As to the effect on deer, what caliber is it (I don't know off the top of my head)?

May 31, 2008, 03:48 AM
.303 British (but wikipedia says that's just a commercial name and it's really a .311).

May 31, 2008, 05:09 AM
.303 was for many years the choice of game big and small hunters in africa. It'll work very nicely on any north american game, though something like a pissed of grizzly might be stretching it a touch.


dirty habit
May 31, 2008, 05:46 AM
The SMLE was used by Government cullers over here for years and accounted for hundreds of thousands of deer, bloody noisy things to use though...

May 31, 2008, 06:35 AM
I do belive someone in africa killed a rhino with one.

May 31, 2008, 06:58 AM
Yes, unmodified SMLE MkIII's are usually chambered for .303 British.

This caliber has been used successfully on many types of game all over the world and is a close rival to the .30-06. Even some expensive British double rifles have been chambered in the .303.

May 31, 2008, 08:11 AM
The military loadings (174 gr at 2440 fps) are a good ways away from commercial .30-06 power, but some of the newer loads, like the Hornady light mag, come close.

• **Problem statement**: List every time of day stamped on a post in the thread about the .303 British cartridge. The lines after this text have nothing to do with it.

(Body or hand keypoint data)
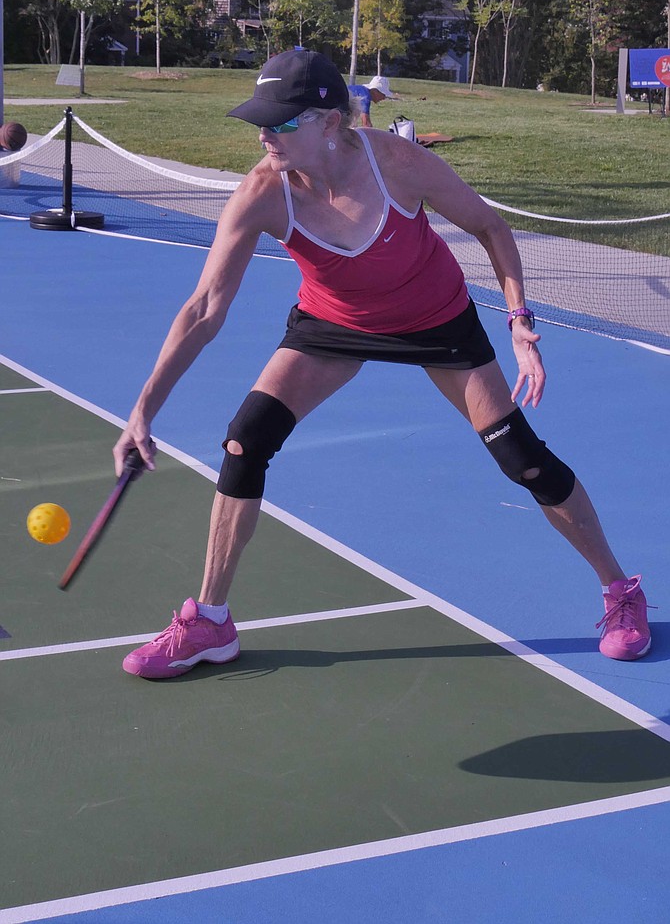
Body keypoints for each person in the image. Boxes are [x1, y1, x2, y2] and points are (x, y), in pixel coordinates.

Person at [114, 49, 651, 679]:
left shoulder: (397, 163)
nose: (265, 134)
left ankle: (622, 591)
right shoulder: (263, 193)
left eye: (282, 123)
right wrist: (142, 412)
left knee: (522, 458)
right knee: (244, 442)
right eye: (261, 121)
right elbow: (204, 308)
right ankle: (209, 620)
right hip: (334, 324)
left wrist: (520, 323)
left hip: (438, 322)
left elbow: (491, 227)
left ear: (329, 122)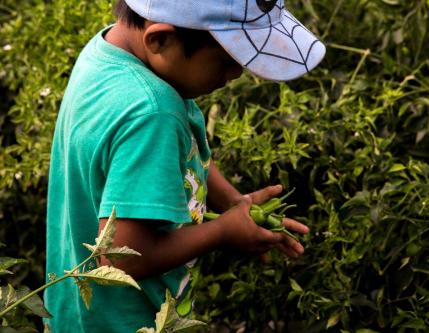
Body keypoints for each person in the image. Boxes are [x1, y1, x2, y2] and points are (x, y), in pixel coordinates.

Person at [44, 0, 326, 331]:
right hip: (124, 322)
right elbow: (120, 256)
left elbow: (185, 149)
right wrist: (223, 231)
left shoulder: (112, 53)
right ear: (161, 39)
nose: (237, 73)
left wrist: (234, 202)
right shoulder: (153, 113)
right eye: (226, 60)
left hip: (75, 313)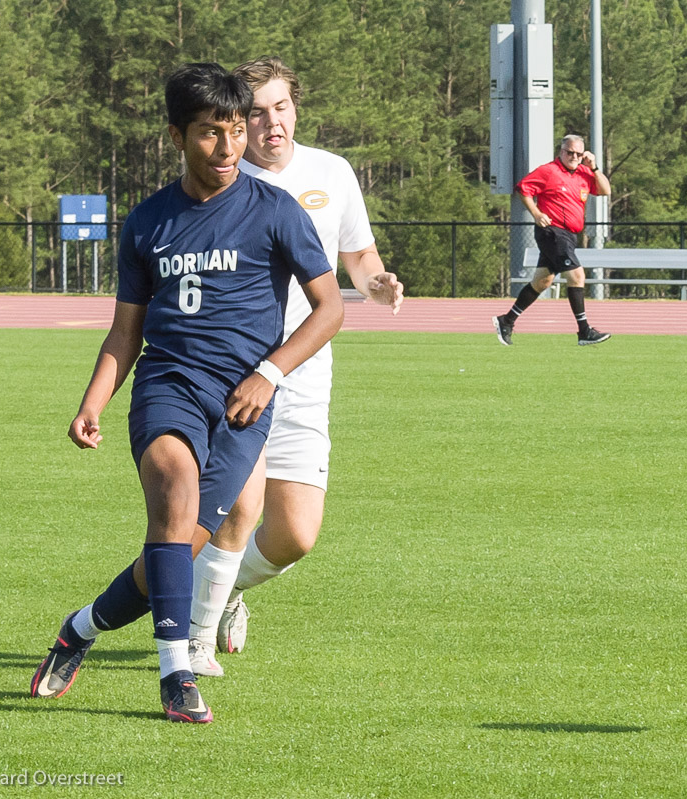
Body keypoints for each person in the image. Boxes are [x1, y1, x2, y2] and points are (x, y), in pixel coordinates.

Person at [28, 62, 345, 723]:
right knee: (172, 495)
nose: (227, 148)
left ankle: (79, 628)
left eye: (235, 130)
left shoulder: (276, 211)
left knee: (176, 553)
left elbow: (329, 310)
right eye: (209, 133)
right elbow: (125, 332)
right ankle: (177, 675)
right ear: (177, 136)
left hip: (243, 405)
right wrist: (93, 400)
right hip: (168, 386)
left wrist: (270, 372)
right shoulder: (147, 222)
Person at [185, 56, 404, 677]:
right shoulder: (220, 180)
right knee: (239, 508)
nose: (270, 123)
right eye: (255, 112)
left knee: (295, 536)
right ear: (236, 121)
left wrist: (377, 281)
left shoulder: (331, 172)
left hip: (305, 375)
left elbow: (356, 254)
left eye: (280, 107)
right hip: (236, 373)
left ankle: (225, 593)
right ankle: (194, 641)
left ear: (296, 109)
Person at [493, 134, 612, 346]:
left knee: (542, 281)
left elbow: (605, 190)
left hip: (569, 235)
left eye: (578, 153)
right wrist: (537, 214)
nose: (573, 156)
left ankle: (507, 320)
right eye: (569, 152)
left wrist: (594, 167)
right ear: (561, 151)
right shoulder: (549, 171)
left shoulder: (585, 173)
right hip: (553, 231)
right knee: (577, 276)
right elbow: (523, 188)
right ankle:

• **Response box**: 03:48 AM, 05:09 AM, 05:46 AM, 06:35 AM, 06:58 AM, 08:11 AM (all on May 31, 2008)